Requirement A —
Set down the passage of the Stata survey example from "gen wt = 155/20" to "on estimation sample)", copying it word for word.
Requirement B —
Please decide whether each statement below agrees with the Stata survey example. Answer yes or no for each, and quote the words of the example that settle it.
(i) The survey mean output gives a population size of 310.
(ii) The weight for town B is set to 93/12.
(iii) The note says Stata 9 uses string variables as strata variables.
Requirement C —
Extend the Stata survey example beyond its final line, carrying on from the last command it shows.

Supplied text —
++++++++++

Page 130, Table 5.1
use "a:table5.dta", clear rename col1 town rename col2 hours list
+---------------+
| town hours |
|---------------|
1. | A 35 |
2. | A 28 |
3. | A 26 |
4. | A 41 |
5. | A 43 |
|---------------|
6. | A 29 |
7. | A 32 |
8. | A 37 |
9. | A 36 |
10. | A 25 |
|---------------|
11. | A 29 |
12. | A 31 |
13. | A 39 |
14. | A 38 |
15. | A 40 |
|---------------|
16. | A 45 |
17. | A 28 |
18. | A 27 |
19. | A 35 |
20. | A 34 |
|---------------|
21. | B 27 |
22. | B 4 |
23. | B 49 |
24. | B 10 |
25. | B 15 |
|---------------|
26. | B 41 |
27. | B 25 |
28. | B 30 |
29. | RURAL 8 |
30. | RURAL 15 |
|---------------|
31. | RURAL 21 |
32. | RURAL 7 |
33. | RURAL 14 |
34. | RURAL 30 |
35. | RURAL 20 |
|---------------|
36. | RURAL 11 |
37. | RURAL 12 |
38. | RURAL 32 |
39. | RURAL 34 |
40. | RURAL 24 |
+---------------+
Page 131, Figure 5.1
graph hbox hours, by(town) ylabel(0(12)48) ytitle("Hours")
Page 131, the middle of the page
NOTE: Stata 9 does not seem to use string variables as strata variables. We will use the encode command to create a numeric variable that we will call t1 for use as the strata variable.
gen wt = 155/20
replace wt = 62/8 if town == "B"
replace wt = 93/12 if town == "RURAL"
encode town, gen(t1)
svyset [pweight=wt], strata(t1)
pweight: wt
VCE: linearized
Strata 1: t1
SU 1: <observations>
FPC 1: <zero>
svy: mean hours
(running mean on estimation sample)
Survey: Mean estimation
Number of strata = 3 Number of obs = 40
Number of PSUs = 40 Population size = 310
Design df = 37
--------------------------------------------------------------
| Linearized
| Mean Std. Err. [95% Conf. Interval]
-------------+------------------------------------------------
hours | 27.675 1.503762 24.62809 30.72191
--------------------------------------------------------------
estat effects
----------------------------------------------------------
| Linearized
| Mean Std. Err. Deff Deft
-------------+--------------------------------------------
hours | 27.675 1.503762 .706547 .840563
sort t1
by t1: tabstat hours, s(n mean p50 sd)

++++++++++

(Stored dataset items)
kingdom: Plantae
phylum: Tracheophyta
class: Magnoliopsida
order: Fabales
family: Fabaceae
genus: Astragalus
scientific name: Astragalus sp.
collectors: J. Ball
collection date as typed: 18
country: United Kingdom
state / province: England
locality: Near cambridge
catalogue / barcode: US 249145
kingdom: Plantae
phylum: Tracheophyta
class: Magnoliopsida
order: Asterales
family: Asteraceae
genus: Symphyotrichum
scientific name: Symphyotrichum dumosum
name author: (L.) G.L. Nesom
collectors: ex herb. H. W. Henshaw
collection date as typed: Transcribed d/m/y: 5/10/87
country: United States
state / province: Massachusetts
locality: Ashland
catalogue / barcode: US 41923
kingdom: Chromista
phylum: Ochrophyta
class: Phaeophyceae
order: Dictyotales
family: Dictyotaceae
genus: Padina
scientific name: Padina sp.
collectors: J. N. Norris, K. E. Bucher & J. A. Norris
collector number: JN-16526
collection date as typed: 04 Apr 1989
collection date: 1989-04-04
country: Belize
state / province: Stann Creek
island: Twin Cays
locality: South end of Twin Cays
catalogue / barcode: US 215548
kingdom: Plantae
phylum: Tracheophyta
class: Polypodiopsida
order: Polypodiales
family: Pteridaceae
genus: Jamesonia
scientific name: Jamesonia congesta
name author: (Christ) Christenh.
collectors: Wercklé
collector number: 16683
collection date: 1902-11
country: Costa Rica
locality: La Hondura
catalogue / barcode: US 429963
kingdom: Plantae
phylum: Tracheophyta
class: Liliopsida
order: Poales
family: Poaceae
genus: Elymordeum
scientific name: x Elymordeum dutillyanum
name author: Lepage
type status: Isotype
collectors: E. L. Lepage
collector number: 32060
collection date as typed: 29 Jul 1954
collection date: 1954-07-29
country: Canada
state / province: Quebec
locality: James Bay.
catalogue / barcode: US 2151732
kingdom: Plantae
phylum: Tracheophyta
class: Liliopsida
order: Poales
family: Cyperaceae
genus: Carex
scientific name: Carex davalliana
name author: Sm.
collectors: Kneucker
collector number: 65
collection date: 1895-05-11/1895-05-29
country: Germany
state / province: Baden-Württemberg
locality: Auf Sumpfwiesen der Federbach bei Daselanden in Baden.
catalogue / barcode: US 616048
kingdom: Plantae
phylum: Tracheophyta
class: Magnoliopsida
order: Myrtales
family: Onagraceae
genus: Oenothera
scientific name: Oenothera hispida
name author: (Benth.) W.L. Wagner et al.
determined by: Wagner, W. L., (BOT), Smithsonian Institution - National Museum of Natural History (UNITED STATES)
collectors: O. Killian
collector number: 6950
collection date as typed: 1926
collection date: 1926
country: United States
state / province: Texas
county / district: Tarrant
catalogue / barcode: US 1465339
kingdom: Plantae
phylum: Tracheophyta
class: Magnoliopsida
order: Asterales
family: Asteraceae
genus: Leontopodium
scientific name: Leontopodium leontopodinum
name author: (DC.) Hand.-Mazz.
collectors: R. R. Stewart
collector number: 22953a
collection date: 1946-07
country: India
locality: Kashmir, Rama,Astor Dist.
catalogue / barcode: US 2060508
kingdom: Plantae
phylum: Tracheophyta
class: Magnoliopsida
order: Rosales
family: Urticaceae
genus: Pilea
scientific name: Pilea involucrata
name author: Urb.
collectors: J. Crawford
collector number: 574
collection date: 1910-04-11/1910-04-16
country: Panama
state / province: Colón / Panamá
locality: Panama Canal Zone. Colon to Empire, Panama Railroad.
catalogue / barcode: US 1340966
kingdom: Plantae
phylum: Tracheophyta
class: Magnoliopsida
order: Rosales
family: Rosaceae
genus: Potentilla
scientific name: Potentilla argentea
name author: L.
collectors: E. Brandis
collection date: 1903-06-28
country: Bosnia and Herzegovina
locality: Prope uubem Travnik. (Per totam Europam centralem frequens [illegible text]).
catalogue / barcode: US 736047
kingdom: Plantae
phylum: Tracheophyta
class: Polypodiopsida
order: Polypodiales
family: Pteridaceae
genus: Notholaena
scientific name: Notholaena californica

++++++++++

Answer A —
gen wt = 155/20
replace wt = 62/8 if town == "B"
replace wt = 93/12 if town == "RURAL"
encode town, gen(t1)
svyset [pweight=wt], strata(t1)
pweight: wt
VCE: linearized
Strata 1: t1
SU 1: <observations>
FPC 1: <zero>
svy: mean hours
(running mean on estimation sample)

Answer B —
(i) Yes: "Population size = 310"
(ii) No: "replace wt = 62/8 if town == "B""
(iii) No: "Stata 9 does not seem to use string variables as strata variables."

Answer C —
-------------------------------------------------------------------------------------------------------------
-> t1 = A
variable | N mean p50 sd
-------------+----------------------------------------
hours | 20 33.9 34.5 5.94625
------------------------------------------------------
-------------------------------------------------------------------------------------------------------------
-> t1 = B
variable | N mean p50 sd
-------------+----------------------------------------
hours | 8 25.125 26 15.24502
------------------------------------------------------
-------------------------------------------------------------------------------------------------------------
-> t1 = RURAL
variable | N mean p50 sd
-------------+----------------------------------------
hours | 12 19 17.5 9.36143
------------------------------------------------------
Page 135, at the bottom
svy: total hours
(running total on estimation sample)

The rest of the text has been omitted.